Estas são competências actualmente detidas pelas autarquias locais de âmbito municipal ou há muito reclamadas por estas, para garantir o eficaz desempenho das suas atribuições nas áreas do ordenamento do território e do urbanismo.
Estas são competências que nada aconselha a retirar a órgãos de poder democraticamente eleitos - e sujeitos ao respeito pelos princípios de igualdade, proporcionalidade, justiça, imparcialidade e transparência - e a transferir para entidades sem qualquer legitimidade democrática. E esta questão é tão mais significativa quanto se está a falar na capacidade de contratualizar, sem concurso público, aquisições e obras em valor que à partida ascendem a 160 milhões de contos.
Acresce que, quer na resolução do Conselho de Ministros n.º 26/2000, de 15 de Maio, quer na actual Proposta de Lei nada indica que o regime de excepção pretendido se venha a limitar às dezoito áreas de intervenção já conhecidas.
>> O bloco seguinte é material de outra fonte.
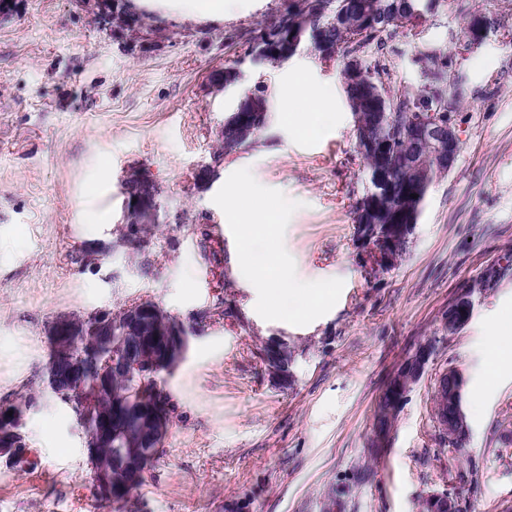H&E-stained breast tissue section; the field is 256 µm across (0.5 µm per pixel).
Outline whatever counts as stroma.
<instances>
[{
    "mask_svg": "<svg viewBox=\"0 0 512 512\" xmlns=\"http://www.w3.org/2000/svg\"><path fill=\"white\" fill-rule=\"evenodd\" d=\"M288 0H224L220 17L162 0H11L0 12V404L39 389L22 424L27 465L0 456V512H101L75 413L43 389L47 330L63 315L116 310L151 298L189 332L188 349L160 384L173 413L161 453L135 491L139 512H325L330 488L349 486L343 512H419L436 491L463 512L512 507V366L493 382L491 336L512 323V38L490 33L459 53L466 88L457 117L456 167L431 187L396 266L371 268L353 206L363 191L353 119L340 68L299 51L280 64L246 58L250 30ZM503 0H448L389 42L397 83L417 88L418 47L457 51L471 14ZM142 25L117 23V11ZM237 66L218 91L213 80ZM331 94L315 135H300L282 107L295 80ZM264 86L267 130L214 162L239 97ZM211 174L197 181L201 166ZM160 186L159 228L144 255L125 245L123 180L132 168ZM249 175L246 199L226 196ZM281 199L274 236L240 244L252 202ZM109 245L92 263L88 245ZM275 261L327 301L296 315L297 295L273 310L254 284ZM503 277L474 295L469 323L448 334L443 314L487 269ZM222 310L220 320L199 312ZM290 350L280 383L260 358L268 340ZM433 353L411 388L386 448L370 460L376 403L400 363ZM466 378L469 437L442 449L435 379ZM370 481L355 484L363 465Z\"/></svg>",
    "mask_w": 512,
    "mask_h": 512,
    "instance_id": "stroma-1",
    "label": "stroma"
}]
</instances>
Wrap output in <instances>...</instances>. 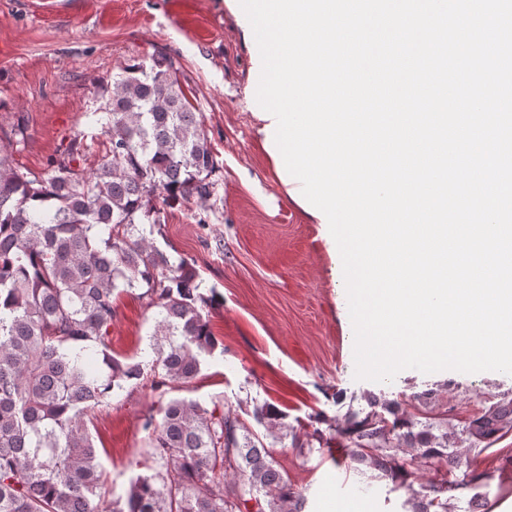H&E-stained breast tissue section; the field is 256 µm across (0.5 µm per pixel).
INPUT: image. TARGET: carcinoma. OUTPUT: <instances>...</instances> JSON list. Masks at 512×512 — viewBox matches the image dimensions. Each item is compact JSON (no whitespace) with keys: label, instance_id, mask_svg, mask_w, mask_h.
Masks as SVG:
<instances>
[{"label":"carcinoma","instance_id":"carcinoma-1","mask_svg":"<svg viewBox=\"0 0 512 512\" xmlns=\"http://www.w3.org/2000/svg\"><path fill=\"white\" fill-rule=\"evenodd\" d=\"M105 136L96 167L74 140L41 174L0 154V512H304L272 449L239 414L196 400L159 403L145 472L126 499L103 505L89 417L139 365L112 355L114 296L136 288L158 309L154 389L187 383L217 349L199 274L157 249L146 227L170 201L205 204L218 168L200 113L173 59L157 52L103 84ZM253 419L274 438L283 414L257 405ZM352 459L405 487L410 512H456L448 495V421L372 412L337 426ZM512 432V400L465 422L472 448ZM437 476L414 485V467Z\"/></svg>","mask_w":512,"mask_h":512}]
</instances>
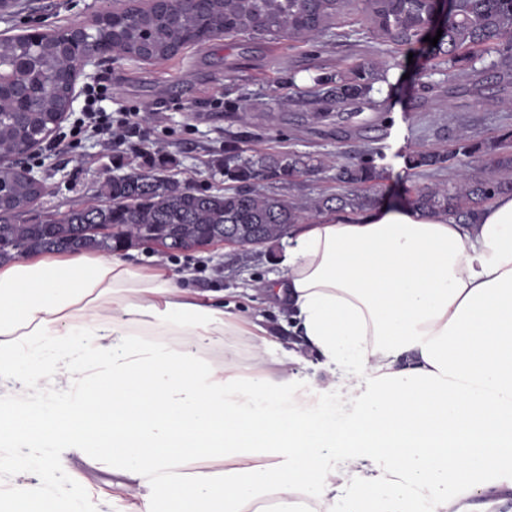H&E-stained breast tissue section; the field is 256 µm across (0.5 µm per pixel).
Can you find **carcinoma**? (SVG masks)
<instances>
[{
  "instance_id": "1",
  "label": "carcinoma",
  "mask_w": 512,
  "mask_h": 512,
  "mask_svg": "<svg viewBox=\"0 0 512 512\" xmlns=\"http://www.w3.org/2000/svg\"><path fill=\"white\" fill-rule=\"evenodd\" d=\"M361 13L376 38L397 46L420 47L425 60L446 64L465 59H491V77L512 72V0H161L147 7L100 13L80 40L62 33L32 32L0 38V71L10 81L0 86V161L28 154L59 126L70 104L77 58L91 47L117 51L143 61L167 60L182 48L224 36L267 34L302 42L316 37L345 11ZM443 30L437 45L425 41ZM377 72L366 63L351 67L348 78L321 75L327 102L338 107L371 105ZM449 156L419 153L412 166L441 167ZM310 163L291 153L256 158L230 151L224 176L240 187L220 193L196 190L161 176L152 166L106 181L98 200L86 207L36 224L17 222L43 194L41 185L18 167L0 168V260L41 250L96 251L104 254L153 238L169 240L167 251L183 252L209 231L224 224L259 226L258 241L268 244L303 221L304 208L284 198L259 193L252 182L274 171L289 181ZM379 178L368 159L357 166L337 167L344 193L319 200V210L362 209L375 197L362 186ZM512 182L488 178L417 192L414 203L469 220L473 212ZM89 224H110L114 232L100 238L86 232Z\"/></svg>"
}]
</instances>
É que parecendo certo que o Programa se encontra encerrado em termos de financiamento, tudo aponta para que o quadro de excepção funcione para as "intervenções definidas e a definir", entre as quais podem vir a figurar "alguns casos já em condições de serem concretizados, tirando partido de agentes locais motivados e de projectos já elaborados" como se refere no relatório anexo à resolução 26/2000 do Conselho de Ministros.
Nada justifica a existência de um regime de excepção sobre o qual pretende o Governo vir a legislar. As intervenções previstas são do âmbito do III QCA, ou seja, com um horizonte temporal suficiente para que se possam desenvolver e realizar, no respeito pelas competências existentes, e procedendo à elaboração e aprovação dos planos, às declarações de utilidade pública e expropriações, ao licenciamento e à construção dos edifícios e dos espaços públicos.
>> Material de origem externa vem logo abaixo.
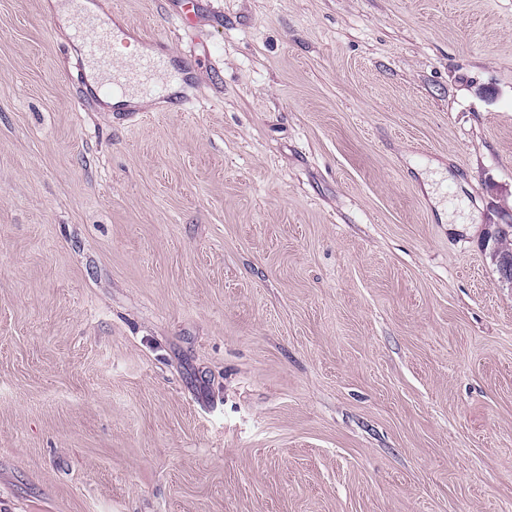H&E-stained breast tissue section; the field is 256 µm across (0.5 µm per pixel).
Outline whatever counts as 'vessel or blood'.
<instances>
[{
    "label": "vessel or blood",
    "instance_id": "vessel-or-blood-1",
    "mask_svg": "<svg viewBox=\"0 0 512 512\" xmlns=\"http://www.w3.org/2000/svg\"><path fill=\"white\" fill-rule=\"evenodd\" d=\"M76 31L84 43V62L88 68L105 73L106 79L98 83V94L107 96L136 89L143 94L164 97L161 85L169 66L165 51H154L139 55L128 68H118L112 63V45L116 39H128L127 30H116L100 15L76 9Z\"/></svg>",
    "mask_w": 512,
    "mask_h": 512
}]
</instances>
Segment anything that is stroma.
<instances>
[{"label":"stroma","mask_w":512,"mask_h":512,"mask_svg":"<svg viewBox=\"0 0 512 512\" xmlns=\"http://www.w3.org/2000/svg\"><path fill=\"white\" fill-rule=\"evenodd\" d=\"M0 0V512H512V0ZM70 1L74 4L77 35L84 43V62L87 68L106 74V80L97 84L98 94L107 96L136 89L163 98L165 86L153 81L163 79L168 71L169 58L164 47L139 55L131 67L116 68L111 58L113 41L121 37L127 43L130 30H115L99 14L85 12L82 0ZM494 230L490 231L487 240L492 241L490 256L496 265L498 273V283L502 286L506 285L512 288V256L503 255L501 252L512 254V232L510 235H501L498 239V246L496 241L500 232L508 230V224H493Z\"/></svg>","instance_id":"35a3bbf8"}]
</instances>
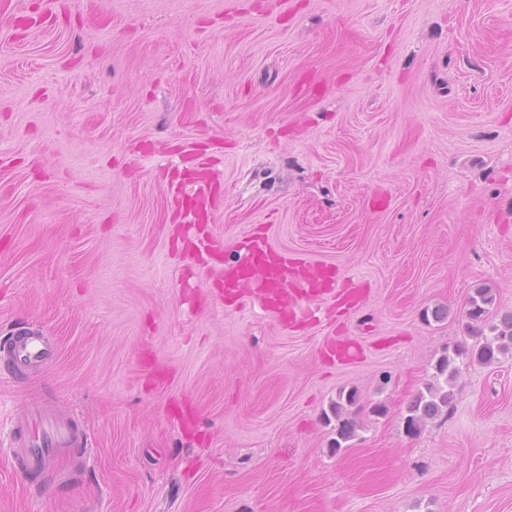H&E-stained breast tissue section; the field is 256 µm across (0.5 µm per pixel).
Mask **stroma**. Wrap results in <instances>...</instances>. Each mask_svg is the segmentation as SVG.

E, se algo há que simplificar é certamente ao nível dos mecanismos pesados de resposta da Administração Central às propostas dos municípios; se algo há que mereça tratamento de excepção, então que se legisle no sentido da excepção funcionar no quadro das competências já detidas pelo Poder Local.
A ideia subjacente a este processo, que as autarquias não são garante bastante da defesa do interesse público sendo necessária a intervenção tutelar do governo merecem por parte do PCP uma inequívoca rejeição.